- **MATERIAL FOR THIS EXERCISE**:
§

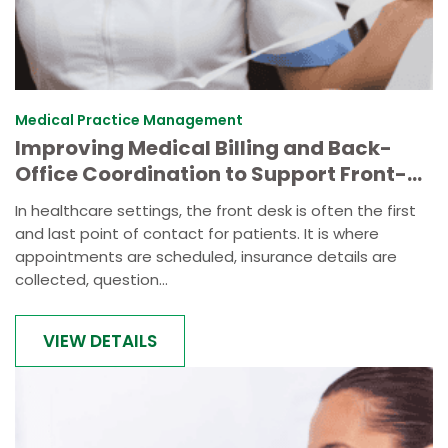
Medical Practice Management
Improving Medical Billing and Back-
Office Coordination to Support Front-
Desk Efficiency
In healthcare settings, the front desk is often the first
and last point of contact for patients. It is where
appointments are scheduled, insurance details are
collected, question...
VIEW DETAILS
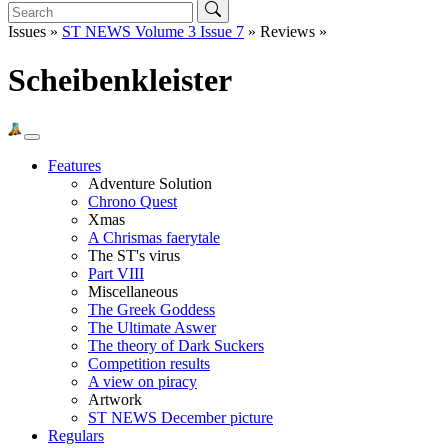
Issues »
ST NEWS Volume 3 Issue 7
» Reviews »
Scheibenkleister
Features
Adventure Solution
Chrono Quest
Xmas
A Chrismas faerytale
The ST's virus
Part VIII
Miscellaneous
The Greek Goddess
The Ultimate Aswer
The theory of Dark Suckers
Competition results
A view on piracy
Artwork
ST NEWS December picture
Regulars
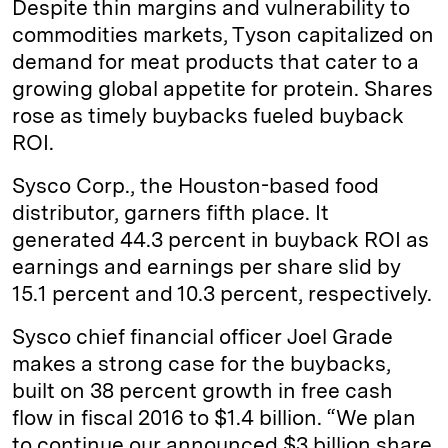
Despite thin margins and vulnerability to
commodities markets, Tyson capitalized on
demand for meat products that cater to a
growing global appetite for protein. Shares
rose as timely buybacks fueled buyback
ROI.
Sysco Corp., the Houston-based food
distributor, garners fifth place. It
generated 44.3 percent in buyback ROI as
earnings and earnings per share slid by
15.1 percent and 10.3 percent, respectively.
Sysco chief financial officer Joel Grade
makes a strong case for the buybacks,
built on 38 percent growth in free cash
flow in fiscal 2016 to $1.4 billion. “We plan
to continue our announced $3 billion share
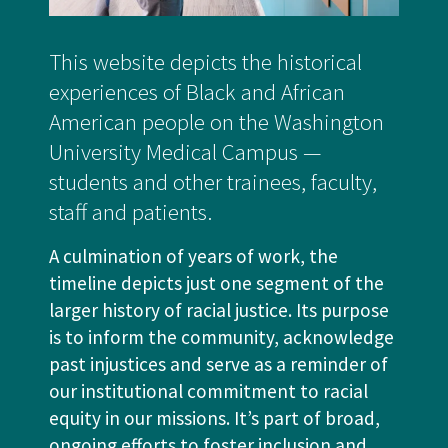
This website depicts the historical
experiences of Black and African
American people on the Washington
University Medical Campus —
students and other trainees, faculty,
staff and patients.
A culmination of years of work, the
timeline depicts just one segment of the
larger history of racial justice. Its purpose
is to inform the community, acknowledge
past injustices and serve as a reminder of
our institutional commitment to racial
equity in our missions. It’s part of broad,
ongoing efforts to foster inclusion and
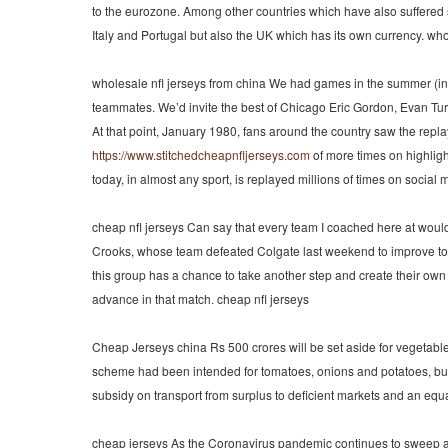
to the eurozone. Among other countries which have also suffered 
Italy and Portugal but also the UK which has its own currency. wh
wholesale nfl jerseys from china We had games in the summer (in 
teammates. We’d invite the best of Chicago Eric Gordon, Evan Tur
At that point, January 1980, fans around the country saw the repl
https://www.stitchedcheapnfljerseys.com
of more times on highligh
today, in almost any sport, is replayed millions of times on social
cheap nfl jerseys Can say that every team I coached here at wou
Crooks, whose team defeated Colgate last weekend to improve t
this group has a chance to take another step and create their own
advance in that match. cheap nfl jerseys
Cheap Jerseys china Rs 500 crores will be set aside for vegetable 
scheme had been intended for tomatoes, onions and potatoes, but w
subsidy on transport from surplus to deficient markets and an equa
cheap jerseys As the Coronavirus pandemic continues to sweep a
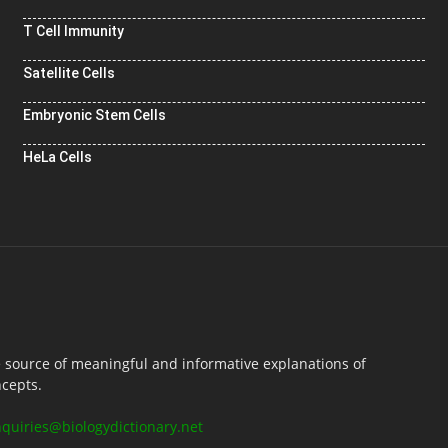
T Cell Immunity
Satellite Cells
Embryonic Stem Cells
HeLa Cells
e source of meaningful and informative explanations of
ncepts.
nquiries@biologydictionary.net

§

- **YOUR TASK**:
Give the records again exactly, without pictures.

- **TASK RESPONSE**:
Medical Practice Management
Improving Medical Billing and Back-
Office Coordination to Support Front-
Desk Efficiency
In healthcare settings, the front desk is often the first
and last point of contact for patients. It is where
appointments are scheduled, insurance details are
collected, question...
VIEW DETAILS
Issues »
ST NEWS Volume 3 Issue 7
» Reviews »
Scheibenkleister
Features
Adventure Solution
Chrono Quest
Xmas
A Chrismas faerytale
The ST's virus
Part VIII
Miscellaneous
The Greek Goddess
The Ultimate Aswer
The theory of Dark Suckers
Competition results
A view on piracy
Artwork
ST NEWS December picture
Regulars
Despite thin margins and vulnerability to
commodities markets, Tyson capitalized on
demand for meat products that cater to a
growing global appetite for protein. Shares
rose as timely buybacks fueled buyback
ROI.
Sysco Corp., the Houston-based food
distributor, garners fifth place. It
generated 44.3 percent in buyback ROI as
earnings and earnings per share slid by
15.1 percent and 10.3 percent, respectively.
Sysco chief financial officer Joel Grade
makes a strong case for the buybacks,
built on 38 percent growth in free cash
flow in fiscal 2016 to $1.4 billion. “We plan
to continue our announced $3 billion share
This website depicts the historical
experiences of Black and African
American people on the Washington
University Medical Campus —
students and other trainees, faculty,
staff and patients.
A culmination of years of work, the
timeline depicts just one segment of the
larger history of racial justice. Its purpose
is to inform the community, acknowledge
past injustices and serve as a reminder of
our institutional commitment to racial
equity in our missions. It’s part of broad,
ongoing efforts to foster inclusion and
to the eurozone. Among other countries which have also suffered 
Italy and Portugal but also the UK which has its own currency. wh
wholesale nfl jerseys from china We had games in the summer (in 
teammates. We’d invite the best of Chicago Eric Gordon, Evan Tur
At that point, January 1980, fans around the country saw the repl
https://www.stitchedcheapnfljerseys.com
of more times on highligh
today, in almost any sport, is replayed millions of times on social
cheap nfl jerseys Can say that every team I coached here at wou
Crooks, whose team defeated Colgate last weekend to improve t
this group has a chance to take another step and create their own
advance in that match. cheap nfl jerseys
Cheap Jerseys china Rs 500 crores will be set aside for vegetable 
scheme had been intended for tomatoes, onions and potatoes, but w
subsidy on transport from surplus to deficient markets and an equa
cheap jerseys As the Coronavirus pandemic continues to sweep a
T Cell Immunity
Satellite Cells
Embryonic Stem Cells
HeLa Cells
e source of meaningful and informative explanations of
ncepts.
nquiries@biologydictionary.net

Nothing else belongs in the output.